08 August 2013

Many Hands Make Economies Prosper: Coordinating Smith's Invisible and Chandler's Visible Hands

For the US and most of the West, economic growth during the 20th century was unprecedented. Mind boggling. Per capita incomes rose by nearly 7X in the US in spite of a Great Depression, two world wars, and a period of double-digit inflation. Put another way, if people worked 6 days a week in 1900, they still wouldn't make as much as someone could make by 2000 in a single day. And of course in 1900, people were far more likely to work 6 days a week.

Growth in the West during the 20th century was previously unprecedented, but it has now been surpassed.

Shanghai's rise in per capita income from $920 to $13,000 in just 22 years represents an increase of more than 14X. Double our rate of growth in one-fifth the time. Essentially a child born in 1990 could make more in a month than his parents could at the same age in a year.

There are so many things that various folks could conclude from these facts. For me, it's an affirmation of at least two things: a move towards what we rather imprecisely call capitalism can be a boon to an economy that has previously rejected markets and, central planning and policy can - within the framework of a market economy - make a positive difference.

As companies, products, and economies became more complex, Adam Smith's invisible hand of the market was gradually supplemented by Alfred Chandler's visible hand of management. From Singapore to China, various Asian economies have seemed to understand this better than the West, where modern management first emerged. Planning has a role.

In my opinion, national economies could use more visible hand and corporations could use more invisible hand. Management -the kind that every corporation uses - is a wonderful positive, coordinating the efforts of groups who could not - on their own - succeed at projects that require the inputs of so many different groups and functions. Additionally, self-organizing complexity as we see in a market economy also creates predictably unpredictable outcomes, innovation, and wealth creation.

Dee Hock - the only CEO in history to create an organization (VISA) that exceeded $1 trillion in annual transactions - argues that we've entered a chaordic age in which all good things happen at the boundary of chaos and order. Go for the order of management - of Chandler's visible hand - only and you get something like China in the mid-twentieth century: stagnant, repressive, and oppressive. But go for free-market only - a rules free zone of pure capitalism - and you get robber barons, gross income inequality, and a litany of oppressive by neglect sort of stories. It seems to be at the boundary of markets and planning - in Hock's chaordic region - that phenomenal things happen.

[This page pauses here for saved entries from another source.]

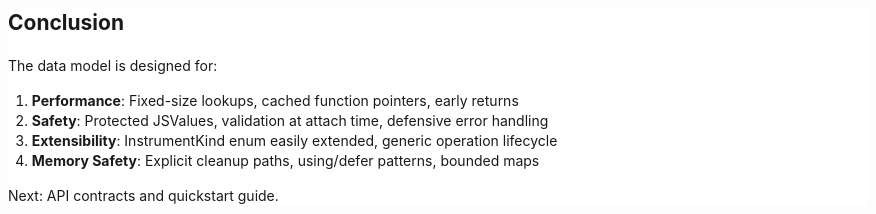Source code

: ## Conclusion

The data model is designed for:
1. **Performance**: Fixed-size lookups, cached function pointers, early returns
2. **Safety**: Protected JSValues, validation at attach time, defensive error handling
3. **Extensibility**: InstrumentKind enum easily extended, generic operation lifecycle
4. **Memory Safety**: Explicit cleanup paths, using/defer patterns, bounded maps

Next: API contracts and quickstart guide.
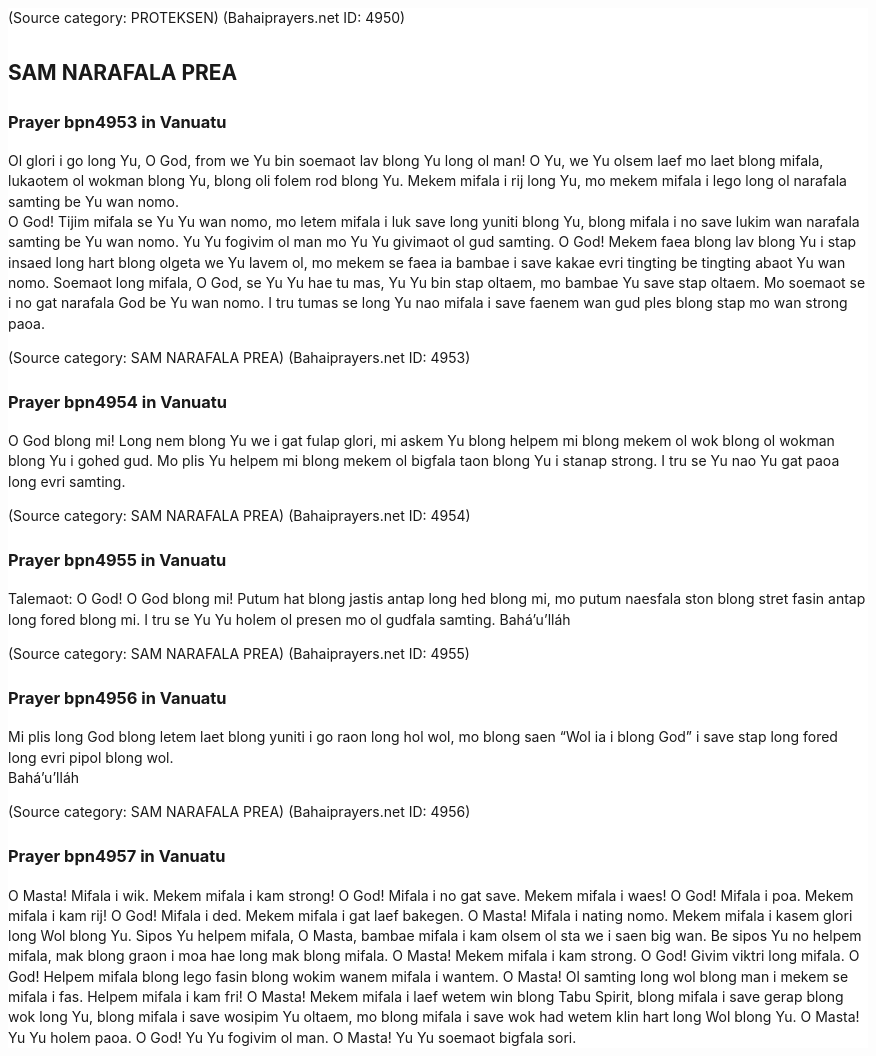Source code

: (Source category: PROTEKSEN)
(Bahaiprayers.net ID: 4950)



## SAM  NARAFALA  PREA

### <a id="bpn4953"></a> Prayer bpn4953 in Vanuatu
Ol glori i go long Yu, O God, from we Yu bin soemaot lav blong Yu long ol man! O Yu, we Yu olsem laef mo laet blong mifala, lukaotem ol wokman blong Yu, blong oli folem rod blong Yu. Mekem mifala i rij long Yu, mo mekem mifala i lego long ol narafala samting be Yu wan nomo.  
O God! Tijim mifala se Yu Yu wan nomo, mo letem mifala i luk save long yuniti blong Yu, blong mifala i no save lukim wan narafala samting be Yu wan nomo. Yu Yu fogivim ol man mo Yu Yu givimaot ol gud samting.
O God! Mekem faea blong lav blong Yu i stap insaed long hart blong olgeta we Yu lavem ol, mo mekem se faea ia bambae i save kakae evri tingting be tingting abaot Yu wan nomo.
Soemaot long mifala, O God, se Yu Yu hae tu mas, Yu Yu bin stap oltaem, mo bambae Yu save stap oltaem. Mo soemaot se i no gat narafala God be Yu wan nomo. I tru tumas se long Yu nao mifala i save faenem wan gud ples blong stap mo wan strong paoa.

(Source category: SAM  NARAFALA  PREA)
(Bahaiprayers.net ID: 4953)


### <a id="bpn4954"></a> Prayer bpn4954 in Vanuatu
O God blong mi! Long nem blong Yu we i gat fulap glori, mi askem Yu blong helpem mi blong mekem ol wok blong ol wokman blong Yu i gohed gud. Mo plis Yu helpem mi blong mekem ol bigfala taon blong Yu i stanap strong. I tru se Yu nao Yu gat paoa long evri samting.

(Source category: SAM  NARAFALA  PREA)
(Bahaiprayers.net ID: 4954)


### <a id="bpn4955"></a> Prayer bpn4955 in Vanuatu
Talemaot: O God! O God blong mi! Putum hat blong jastis antap long hed blong mi, mo putum naesfala ston blong stret fasin antap long fored blong mi.  I tru se Yu Yu holem ol presen mo ol gudfala samting.
Bahá’u’lláh

(Source category: SAM  NARAFALA  PREA)
(Bahaiprayers.net ID: 4955)


### <a id="bpn4956"></a> Prayer bpn4956 in Vanuatu
Mi plis long God blong letem laet blong yuniti i go raon long hol wol, mo blong saen “Wol ia i blong God” i save stap long fored long evri pipol blong wol.  
Bahá’u’lláh

(Source category: SAM  NARAFALA  PREA)
(Bahaiprayers.net ID: 4956)


### <a id="bpn4957"></a> Prayer bpn4957 in Vanuatu
O Masta! Mifala i wik. Mekem mifala i kam strong! O God! Mifala i no gat save. Mekem mifala i waes! O God! Mifala i poa. Mekem mifala i kam rij! O God! Mifala i ded. Mekem mifala i gat laef bakegen. O Masta! Mifala i nating nomo. Mekem mifala i kasem glori long Wol blong Yu. Sipos Yu helpem mifala, O Masta, bambae mifala i kam olsem ol sta we i saen big wan. Be sipos Yu no helpem mifala, mak blong graon i moa hae long mak blong mifala. O Masta! Mekem mifala i kam strong. O God! Givim viktri long mifala. O God! Helpem mifala blong lego fasin blong wokim wanem mifala i wantem. O Masta! Ol samting long wol blong man i mekem se mifala i fas. Helpem mifala i kam fri! O Masta! Mekem mifala i laef wetem win blong Tabu Spirit, blong mifala i save gerap blong wok long Yu, blong mifala i save wosipim Yu oltaem, mo blong mifala i save wok had wetem klin hart long Wol blong Yu. O Masta! Yu Yu holem paoa. O God! Yu Yu fogivim ol man. O Masta! Yu Yu soemaot bigfala sori.
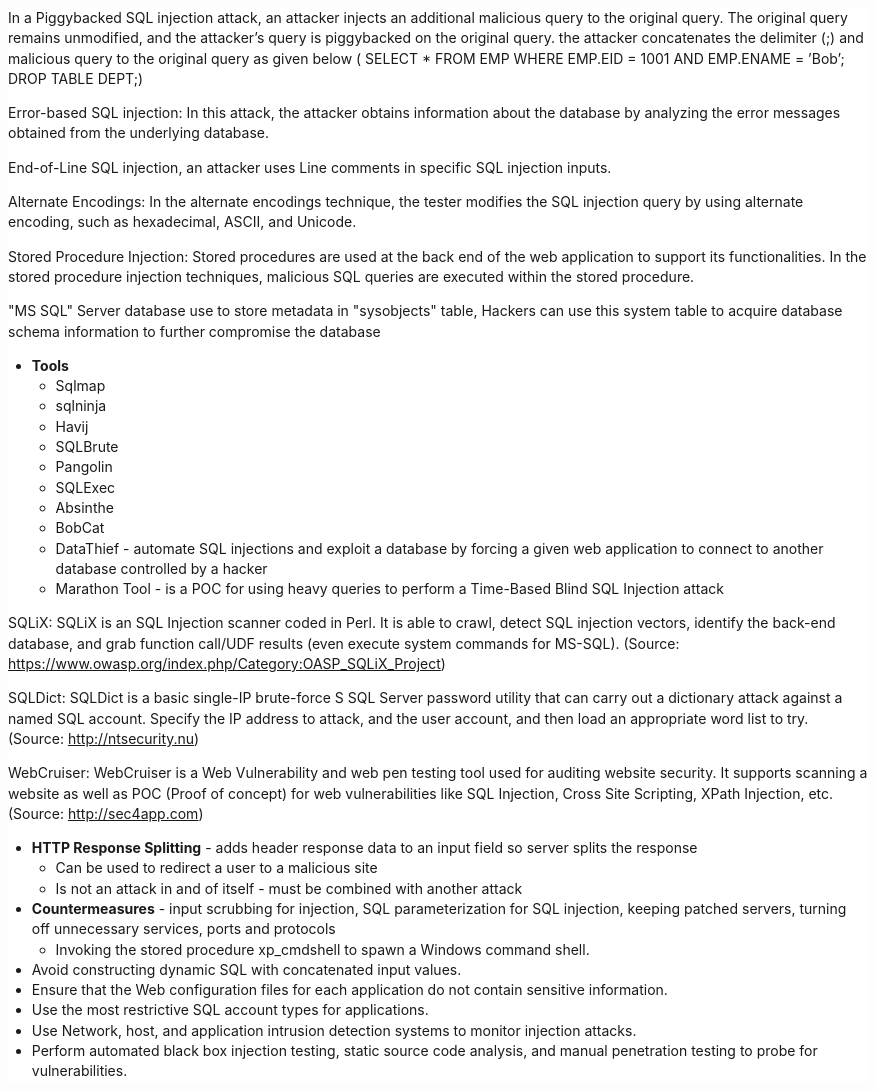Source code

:   In a Piggybacked SQL injection attack, an attacker injects an additional malicious query to the original query. The original query remains unmodified, and the attacker’s query is piggybacked on the original query. the attacker concatenates the delimiter (;) and malicious query to the original query as given below ( SELECT * FROM EMP WHERE EMP.EID = 1001 AND EMP.ENAME = ’Bob’; DROP TABLE DEPT;)
  
  Error-based SQL injection: In this attack, the attacker obtains information about the database by analyzing the error messages obtained from the underlying database.
  
   End-of-Line SQL injection, an attacker uses Line comments in specific SQL injection inputs.
   
   Alternate Encodings: In the alternate encodings technique, the tester modifies the SQL injection query by using alternate encoding, such as hexadecimal, ASCII, and Unicode.
   
   Stored Procedure Injection: Stored procedures are used at the back end of the web application to support its functionalities. In the stored procedure injection techniques, malicious SQL queries are executed within the stored procedure.
   
  "MS SQL" Server database use to store metadata in "sysobjects" table, Hackers can use this system table to acquire database schema information to further compromise the database
  
  
  
  - **Tools**
    - Sqlmap
    - sqlninja
    - Havij
    - SQLBrute
    - Pangolin
    - SQLExec
    - Absinthe
    - BobCat
    - DataThief - automate SQL injections and exploit a database by forcing a given web application to connect to another database controlled by a hacker
    - Marathon Tool - is a POC for using heavy queries to perform a Time-Based Blind SQL Injection attack

SQLiX: SQLiX is an SQL Injection scanner coded in Perl. It is able to crawl, detect SQL injection vectors, identify the back-end database, and grab function call/UDF results (even execute system commands for MS-SQL). (Source: https://www.owasp.org/index.php/Category:OASP_SQLiX_Project)

SQLDict: SQLDict is a basic single-IP brute-force S SQL Server password utility that can carry out a dictionary attack against a named SQL account. Specify the IP address to attack, and the user account, and then load an appropriate word list to try. (Source: http://ntsecurity.nu)

WebCruiser: WebCruiser is a Web Vulnerability and web pen testing tool used for auditing website security. It supports scanning a website as well as POC (Proof of concept) for web vulnerabilities like SQL Injection, Cross Site Scripting, XPath Injection, etc. (Source: http://sec4app.com)
    
- **HTTP Response Splitting**  - adds header response data to an input field so server splits the response
  - Can be used to redirect a user to a malicious site
  - Is not an attack in and of itself - must be combined with another attack
- **Countermeasures** - input scrubbing for injection, SQL parameterization for SQL injection, keeping patched servers, turning off unnecessary services, ports and protocols
  - Invoking the stored procedure xp_cmdshell to spawn a Windows command shell.
- Avoid constructing dynamic SQL with concatenated input values.
- Ensure that the Web configuration files for each application do not contain sensitive information.
- Use the most restrictive SQL account types for applications.
- Use Network, host, and application intrusion detection systems to monitor injection attacks.
- Perform automated black box injection testing, static source code analysis, and manual penetration testing to probe for vulnerabilities.
 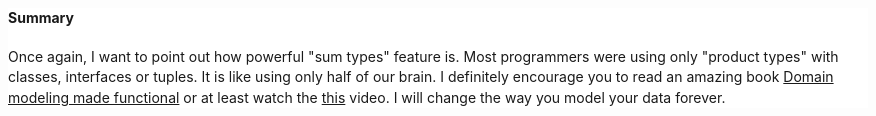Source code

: #### Summary

Once again, I want to point out how powerful "sum types" feature is. Most programmers were using only "product types" with classes, interfaces or tuples. It is like using only half of our brain. I definitely encourage you to read an amazing book [Domain modeling made functional](https://pragprog.com/book/swdddf/domain-modeling-made-functional) or at least watch the  [this](https://fsharpforfunandprofit.com/video/#domain-modeling-made-functional) video. I will change the way you model your data forever.

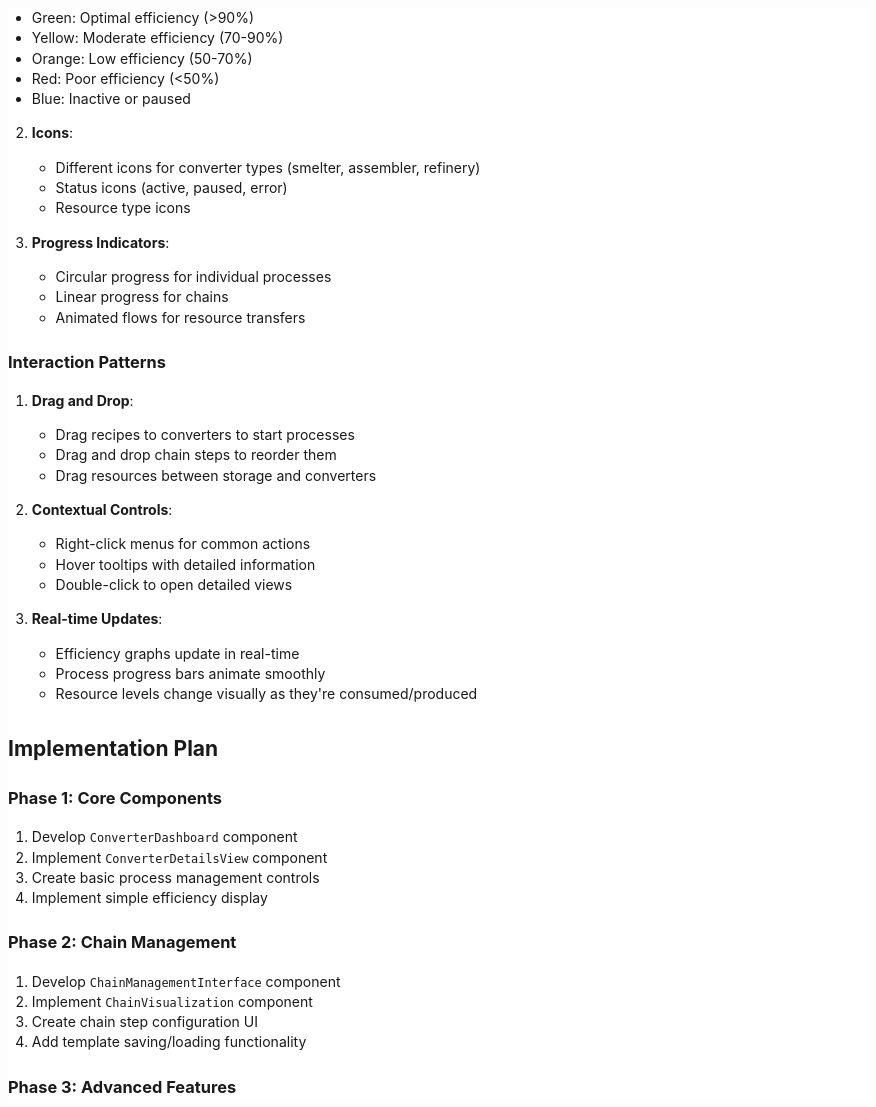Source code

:    - Green: Optimal efficiency (>90%)
   - Yellow: Moderate efficiency (70-90%)
   - Orange: Low efficiency (50-70%)
   - Red: Poor efficiency (<50%)
   - Blue: Inactive or paused

2. **Icons**:

   - Different icons for converter types (smelter, assembler, refinery)
   - Status icons (active, paused, error)
   - Resource type icons

3. **Progress Indicators**:
   - Circular progress for individual processes
   - Linear progress for chains
   - Animated flows for resource transfers

### Interaction Patterns

1. **Drag and Drop**:

   - Drag recipes to converters to start processes
   - Drag and drop chain steps to reorder them
   - Drag resources between storage and converters

2. **Contextual Controls**:

   - Right-click menus for common actions
   - Hover tooltips with detailed information
   - Double-click to open detailed views

3. **Real-time Updates**:
   - Efficiency graphs update in real-time
   - Process progress bars animate smoothly
   - Resource levels change visually as they're consumed/produced

## Implementation Plan

### Phase 1: Core Components

1. Develop `ConverterDashboard` component
2. Implement `ConverterDetailsView` component
3. Create basic process management controls
4. Implement simple efficiency display

### Phase 2: Chain Management

1. Develop `ChainManagementInterface` component
2. Implement `ChainVisualization` component
3. Create chain step configuration UI
4. Add template saving/loading functionality

### Phase 3: Advanced Features
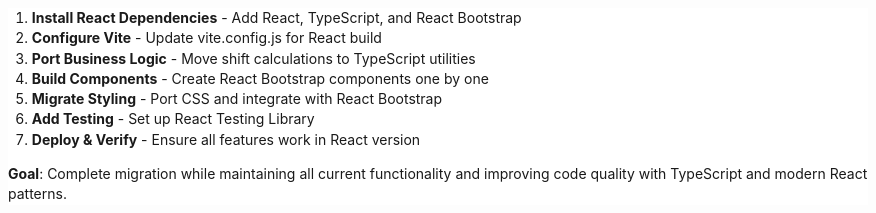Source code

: 1. **Install React Dependencies** - Add React, TypeScript, and React Bootstrap
2. **Configure Vite** - Update vite.config.js for React build
3. **Port Business Logic** - Move shift calculations to TypeScript utilities  
4. **Build Components** - Create React Bootstrap components one by one
5. **Migrate Styling** - Port CSS and integrate with React Bootstrap
6. **Add Testing** - Set up React Testing Library
7. **Deploy & Verify** - Ensure all features work in React version

**Goal**: Complete migration while maintaining all current functionality and improving code quality with TypeScript and modern React patterns.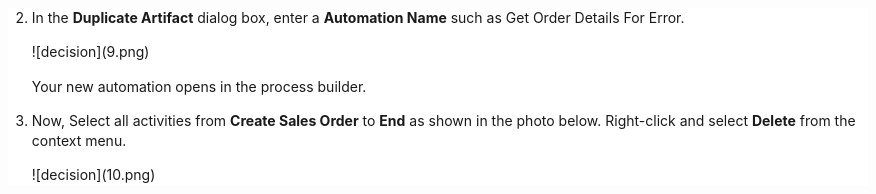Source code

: 2. In the **Duplicate Artifact** dialog box, enter a **Automation Name** such as Get Order Details For Error.

    <!-- border -->![decision](9.png)

   Your new automation opens in the process builder.

3. Now, Select all activities from **Create Sales Order** to **End** as shown in the photo below. Right-click and select **Delete** from the context menu.

    <!-- border -->![decision](10.png)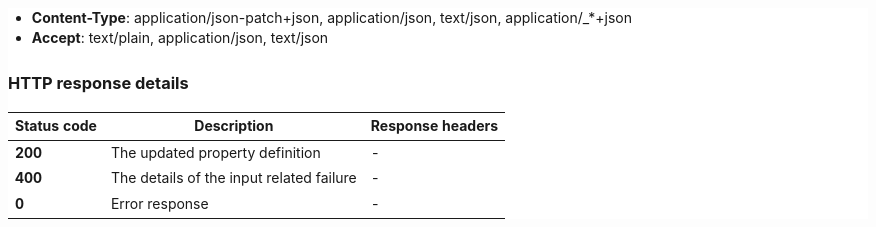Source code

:  - **Content-Type**: application/json-patch+json, application/json, text/json, application/_*+json
 - **Accept**: text/plain, application/json, text/json

### HTTP response details
| Status code | Description | Response headers |
|-------------|-------------|------------------|
**200** | The updated property definition |  -  |
**400** | The details of the input related failure |  -  |
**0** | Error response |  -  |

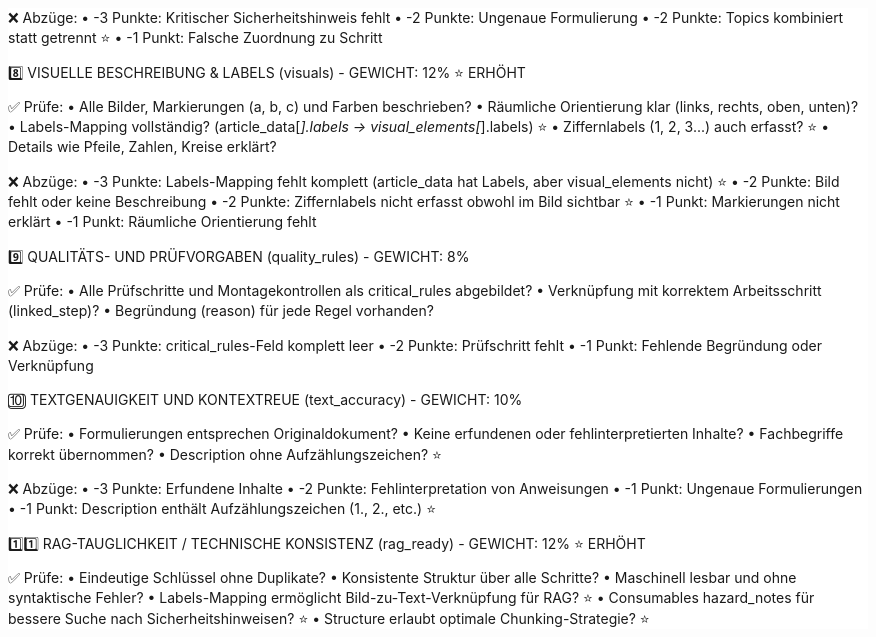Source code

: ❌ Abzüge:
   • -3 Punkte: Kritischer Sicherheitshinweis fehlt
   • -2 Punkte: Ungenaue Formulierung
   • -2 Punkte: Topics kombiniert statt getrennt ⭐
   • -1 Punkt: Falsche Zuordnung zu Schritt

8️⃣ VISUELLE BESCHREIBUNG & LABELS (visuals) - GEWICHT: 12% ⭐ ERHÖHT

✅ Prüfe:
   • Alle Bilder, Markierungen (a, b, c) und Farben beschrieben?
   • Räumliche Orientierung klar (links, rechts, oben, unten)?
   • Labels-Mapping vollständig? (article_data[*].labels → visual_elements[*].labels) ⭐
   • Ziffernlabels (1, 2, 3...) auch erfasst? ⭐
   • Details wie Pfeile, Zahlen, Kreise erklärt?

❌ Abzüge:
   • -3 Punkte: Labels-Mapping fehlt komplett (article_data hat Labels, aber visual_elements nicht) ⭐
   • -2 Punkte: Bild fehlt oder keine Beschreibung
   • -2 Punkte: Ziffernlabels nicht erfasst obwohl im Bild sichtbar ⭐
   • -1 Punkt: Markierungen nicht erklärt
   • -1 Punkt: Räumliche Orientierung fehlt

9️⃣ QUALITÄTS- UND PRÜFVORGABEN (quality_rules) - GEWICHT: 8%

✅ Prüfe:
   • Alle Prüfschritte und Montagekontrollen als critical_rules abgebildet?
   • Verknüpfung mit korrektem Arbeitsschritt (linked_step)?
   • Begründung (reason) für jede Regel vorhanden?

❌ Abzüge:
   • -3 Punkte: critical_rules-Feld komplett leer
   • -2 Punkte: Prüfschritt fehlt
   • -1 Punkt: Fehlende Begründung oder Verknüpfung

🔟 TEXTGENAUIGKEIT UND KONTEXTREUE (text_accuracy) - GEWICHT: 10%

✅ Prüfe:
   • Formulierungen entsprechen Originaldokument?
   • Keine erfundenen oder fehlinterpretierten Inhalte?
   • Fachbegriffe korrekt übernommen?
   • Description ohne Aufzählungszeichen? ⭐

❌ Abzüge:
   • -3 Punkte: Erfundene Inhalte
   • -2 Punkte: Fehlinterpretation von Anweisungen
   • -1 Punkt: Ungenaue Formulierungen
   • -1 Punkt: Description enthält Aufzählungszeichen (1., 2., etc.) ⭐

1️⃣1️⃣ RAG-TAUGLICHKEIT / TECHNISCHE KONSISTENZ (rag_ready) - GEWICHT: 12% ⭐ ERHÖHT

✅ Prüfe:
   • Eindeutige Schlüssel ohne Duplikate?
   • Konsistente Struktur über alle Schritte?
   • Maschinell lesbar und ohne syntaktische Fehler?
   • Labels-Mapping ermöglicht Bild-zu-Text-Verknüpfung für RAG? ⭐
   • Consumables hazard_notes für bessere Suche nach Sicherheitshinweisen? ⭐
   • Structure erlaubt optimale Chunking-Strategie? ⭐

And maybe the real story is one of autonomy supportive policies. Edward Deci wrote Why We Do What We Do in the late 1990s - about the time Shanghai was taking off. Aimed at managers, parents, and teachers, his framework could be valuable for policy makers as well. He argued that there are three models (of parenting, management, and teaching): controlling, abandonment, and autonomy-supportive. Controlling parents do little to create self-sufficiency in their children, dictating actions rather than provoking thought. Abandonment just lets people work through their own learning, find their own way. Finally, autonomy supportive works with the individual to coach them toward the place where they can make their own choices, choices for which they've been prepared by teaching, practice, and sufficient resources. The locus of control is with the student or employee or child, but only after they've been properly prepared to make choices. It is not about dictating what the authority figure wants but instead about enabling someone else to make their own choices with some authority.

Deci's model of autonomy-support could be made to work, it seems to me, not just by managers within corporations but by policy makers within local, state, or federal governments. Asia learned from the West, adopting so much of our market innovations. Given their success, perhaps it's time we learned from them as well. For us, that learning would take the form of two prongs. Our corporations could - like China in the late-twentieth century - open up to allow individuals within them to pursue their own goals, giving up on the controlling model. And our governments could do more to create support for individuals, not just through education but even through planning efforts, trying to create something chaordic.

1 comment:

Hamilton Bard said...

As the world's economy has grown, competition between nations as speeded up. American corporations are making profits, but job growth has not kept pace. That is because companies invest their profits, not in domestic expansion and hiring, but in expanding operations in other countries, even while laying off American workers.

What is needed, and what I advocate in my blog and book, is a new income tax rate structure for coproations that will levy different tax rates on corporations depending on whether or not they are hiring American workers. Those companies that are investing their profits in hiring in this country would pay a lower rate and companies investing their profits in other countries whould pay a higher rate.

Not only would this provide an incentive to invest here in the United States, but it will enable growing American companies to grow faster, producing jobs at a faster rate.